Stored data entries:
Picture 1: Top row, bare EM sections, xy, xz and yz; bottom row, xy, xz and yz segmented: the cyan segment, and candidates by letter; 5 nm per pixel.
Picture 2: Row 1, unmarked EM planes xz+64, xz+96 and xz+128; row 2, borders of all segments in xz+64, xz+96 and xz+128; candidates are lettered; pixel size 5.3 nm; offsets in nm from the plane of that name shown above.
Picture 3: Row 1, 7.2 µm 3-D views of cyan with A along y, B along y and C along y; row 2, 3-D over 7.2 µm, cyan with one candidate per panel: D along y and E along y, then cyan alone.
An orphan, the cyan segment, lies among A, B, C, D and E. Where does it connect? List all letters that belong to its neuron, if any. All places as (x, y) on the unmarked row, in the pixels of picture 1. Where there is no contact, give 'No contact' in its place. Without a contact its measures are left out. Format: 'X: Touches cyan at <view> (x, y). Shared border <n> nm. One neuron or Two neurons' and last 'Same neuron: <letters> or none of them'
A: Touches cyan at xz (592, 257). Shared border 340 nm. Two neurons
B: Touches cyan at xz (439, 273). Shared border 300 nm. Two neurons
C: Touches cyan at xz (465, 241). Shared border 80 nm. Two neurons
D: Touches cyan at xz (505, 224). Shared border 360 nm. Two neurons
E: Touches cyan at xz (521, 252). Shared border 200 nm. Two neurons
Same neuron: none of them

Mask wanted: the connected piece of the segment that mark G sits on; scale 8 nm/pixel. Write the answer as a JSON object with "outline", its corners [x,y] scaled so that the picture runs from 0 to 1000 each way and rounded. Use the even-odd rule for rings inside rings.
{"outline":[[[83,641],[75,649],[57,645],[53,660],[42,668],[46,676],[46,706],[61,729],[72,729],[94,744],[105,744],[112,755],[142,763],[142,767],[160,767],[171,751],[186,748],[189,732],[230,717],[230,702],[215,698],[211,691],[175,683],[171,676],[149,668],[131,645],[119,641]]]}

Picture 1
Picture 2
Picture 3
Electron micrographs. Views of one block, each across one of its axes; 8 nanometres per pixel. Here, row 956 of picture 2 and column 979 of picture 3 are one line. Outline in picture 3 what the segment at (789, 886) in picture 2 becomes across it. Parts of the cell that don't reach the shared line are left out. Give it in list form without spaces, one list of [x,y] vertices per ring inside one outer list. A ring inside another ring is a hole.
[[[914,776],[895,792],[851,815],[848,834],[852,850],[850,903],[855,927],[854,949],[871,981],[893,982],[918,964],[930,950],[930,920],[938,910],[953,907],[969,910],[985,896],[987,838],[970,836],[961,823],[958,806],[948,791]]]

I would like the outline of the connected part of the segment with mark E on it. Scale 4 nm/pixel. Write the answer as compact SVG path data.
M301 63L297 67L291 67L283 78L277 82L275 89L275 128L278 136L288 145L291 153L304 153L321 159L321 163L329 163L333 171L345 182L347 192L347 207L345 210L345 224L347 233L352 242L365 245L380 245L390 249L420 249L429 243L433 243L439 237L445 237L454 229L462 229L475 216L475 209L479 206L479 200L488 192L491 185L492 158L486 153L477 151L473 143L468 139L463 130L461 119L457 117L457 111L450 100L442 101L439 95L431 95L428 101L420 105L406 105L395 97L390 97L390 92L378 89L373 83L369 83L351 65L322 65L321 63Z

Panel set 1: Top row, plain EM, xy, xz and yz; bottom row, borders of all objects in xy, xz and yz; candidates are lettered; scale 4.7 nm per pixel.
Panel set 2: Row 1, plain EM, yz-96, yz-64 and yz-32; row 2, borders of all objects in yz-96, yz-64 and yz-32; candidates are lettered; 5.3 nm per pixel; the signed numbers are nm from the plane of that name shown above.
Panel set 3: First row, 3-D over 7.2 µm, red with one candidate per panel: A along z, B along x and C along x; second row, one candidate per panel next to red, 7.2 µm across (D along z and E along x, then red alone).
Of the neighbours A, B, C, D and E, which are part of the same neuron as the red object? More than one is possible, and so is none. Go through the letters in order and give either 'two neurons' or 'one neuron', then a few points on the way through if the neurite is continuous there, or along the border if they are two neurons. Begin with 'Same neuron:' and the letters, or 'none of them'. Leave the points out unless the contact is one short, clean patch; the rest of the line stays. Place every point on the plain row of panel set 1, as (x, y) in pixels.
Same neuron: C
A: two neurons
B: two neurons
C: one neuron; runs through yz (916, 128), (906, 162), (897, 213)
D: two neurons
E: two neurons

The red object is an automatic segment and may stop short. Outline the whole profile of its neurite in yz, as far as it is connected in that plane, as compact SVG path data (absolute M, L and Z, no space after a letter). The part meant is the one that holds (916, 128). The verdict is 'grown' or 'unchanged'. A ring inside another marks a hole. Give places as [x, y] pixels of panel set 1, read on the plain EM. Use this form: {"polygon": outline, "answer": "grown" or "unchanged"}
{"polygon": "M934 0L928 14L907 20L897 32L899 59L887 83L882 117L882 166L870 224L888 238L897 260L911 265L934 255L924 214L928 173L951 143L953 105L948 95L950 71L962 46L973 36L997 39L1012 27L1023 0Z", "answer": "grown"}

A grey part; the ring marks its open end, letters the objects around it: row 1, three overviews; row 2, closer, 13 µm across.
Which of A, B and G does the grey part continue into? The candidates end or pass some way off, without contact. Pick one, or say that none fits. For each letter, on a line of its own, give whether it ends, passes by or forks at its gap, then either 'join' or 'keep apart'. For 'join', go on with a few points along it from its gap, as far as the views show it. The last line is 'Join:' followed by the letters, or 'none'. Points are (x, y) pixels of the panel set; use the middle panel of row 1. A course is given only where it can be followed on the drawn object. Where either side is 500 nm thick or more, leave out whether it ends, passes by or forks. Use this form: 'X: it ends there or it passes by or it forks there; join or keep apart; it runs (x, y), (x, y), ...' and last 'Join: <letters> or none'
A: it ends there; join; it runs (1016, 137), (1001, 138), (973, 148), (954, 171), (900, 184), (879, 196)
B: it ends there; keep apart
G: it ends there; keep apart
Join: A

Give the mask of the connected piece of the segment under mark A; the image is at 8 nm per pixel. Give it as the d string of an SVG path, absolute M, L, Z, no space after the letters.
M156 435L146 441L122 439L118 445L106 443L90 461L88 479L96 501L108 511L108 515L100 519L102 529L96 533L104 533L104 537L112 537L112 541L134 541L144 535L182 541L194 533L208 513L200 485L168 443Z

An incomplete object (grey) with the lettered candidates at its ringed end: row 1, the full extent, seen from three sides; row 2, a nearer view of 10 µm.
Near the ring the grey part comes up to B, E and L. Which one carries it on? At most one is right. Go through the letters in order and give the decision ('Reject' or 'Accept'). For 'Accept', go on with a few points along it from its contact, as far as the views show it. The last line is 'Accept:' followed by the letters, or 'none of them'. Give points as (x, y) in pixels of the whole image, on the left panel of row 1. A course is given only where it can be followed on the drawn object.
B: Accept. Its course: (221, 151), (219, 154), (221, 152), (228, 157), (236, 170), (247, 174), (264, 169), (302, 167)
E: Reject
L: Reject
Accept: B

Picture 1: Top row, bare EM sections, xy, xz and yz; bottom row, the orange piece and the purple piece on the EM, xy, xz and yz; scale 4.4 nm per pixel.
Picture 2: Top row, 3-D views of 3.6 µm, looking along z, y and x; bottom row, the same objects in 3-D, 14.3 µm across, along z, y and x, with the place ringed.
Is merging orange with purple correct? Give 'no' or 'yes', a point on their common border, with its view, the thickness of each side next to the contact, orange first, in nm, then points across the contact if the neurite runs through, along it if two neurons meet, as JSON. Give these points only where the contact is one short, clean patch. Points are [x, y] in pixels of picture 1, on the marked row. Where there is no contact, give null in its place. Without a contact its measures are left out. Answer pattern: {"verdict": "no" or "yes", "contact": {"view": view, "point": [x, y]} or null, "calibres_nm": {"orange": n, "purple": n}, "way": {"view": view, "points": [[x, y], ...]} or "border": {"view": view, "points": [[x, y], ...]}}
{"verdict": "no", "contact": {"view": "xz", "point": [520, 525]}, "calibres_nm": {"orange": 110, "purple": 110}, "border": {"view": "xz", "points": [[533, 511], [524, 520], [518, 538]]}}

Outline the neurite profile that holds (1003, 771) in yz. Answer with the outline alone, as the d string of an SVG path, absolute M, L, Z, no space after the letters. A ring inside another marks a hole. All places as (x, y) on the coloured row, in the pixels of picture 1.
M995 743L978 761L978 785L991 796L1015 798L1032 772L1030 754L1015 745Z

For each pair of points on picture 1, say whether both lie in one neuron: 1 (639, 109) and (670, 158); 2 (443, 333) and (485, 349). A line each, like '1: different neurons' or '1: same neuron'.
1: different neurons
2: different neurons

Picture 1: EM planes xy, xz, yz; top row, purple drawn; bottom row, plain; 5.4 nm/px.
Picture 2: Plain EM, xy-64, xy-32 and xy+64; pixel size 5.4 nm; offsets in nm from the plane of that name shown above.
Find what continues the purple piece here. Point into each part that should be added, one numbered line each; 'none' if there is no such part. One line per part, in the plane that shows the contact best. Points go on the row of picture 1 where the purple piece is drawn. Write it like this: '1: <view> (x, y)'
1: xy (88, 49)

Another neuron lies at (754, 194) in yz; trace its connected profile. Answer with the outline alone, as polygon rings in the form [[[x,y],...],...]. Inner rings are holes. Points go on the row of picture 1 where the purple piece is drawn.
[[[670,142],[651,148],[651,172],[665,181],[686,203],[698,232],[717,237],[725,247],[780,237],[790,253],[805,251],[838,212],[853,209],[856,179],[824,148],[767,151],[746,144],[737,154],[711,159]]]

EXERCISE AIM:
Reproduce only the lines above, starting at the line with "Panel set 1: Top" and ending at the line with "Panel set 3: First", exactly as written.

ANSWER SECTION:
Panel set 1: Top row, plain EM, xy, xz and yz; bottom row, borders of all objects in xy, xz and yz; candidates are lettered; scale 4.7 nm per pixel.
Panel set 2: Row 1, plain EM, yz-96, yz-64 and yz-32; row 2, borders of all objects in yz-96, yz-64 and yz-32; candidates are lettered; 5.3 nm per pixel; the signed numbers are nm from the plane of that name shown above.
Panel set 3: First row, 3-D over 7.2 µm, red with one candidate per panel: A along z, B along x and C along x; second row, one candidate per panel next to red, 7.2 µm across (D along z and E along x, then red alone).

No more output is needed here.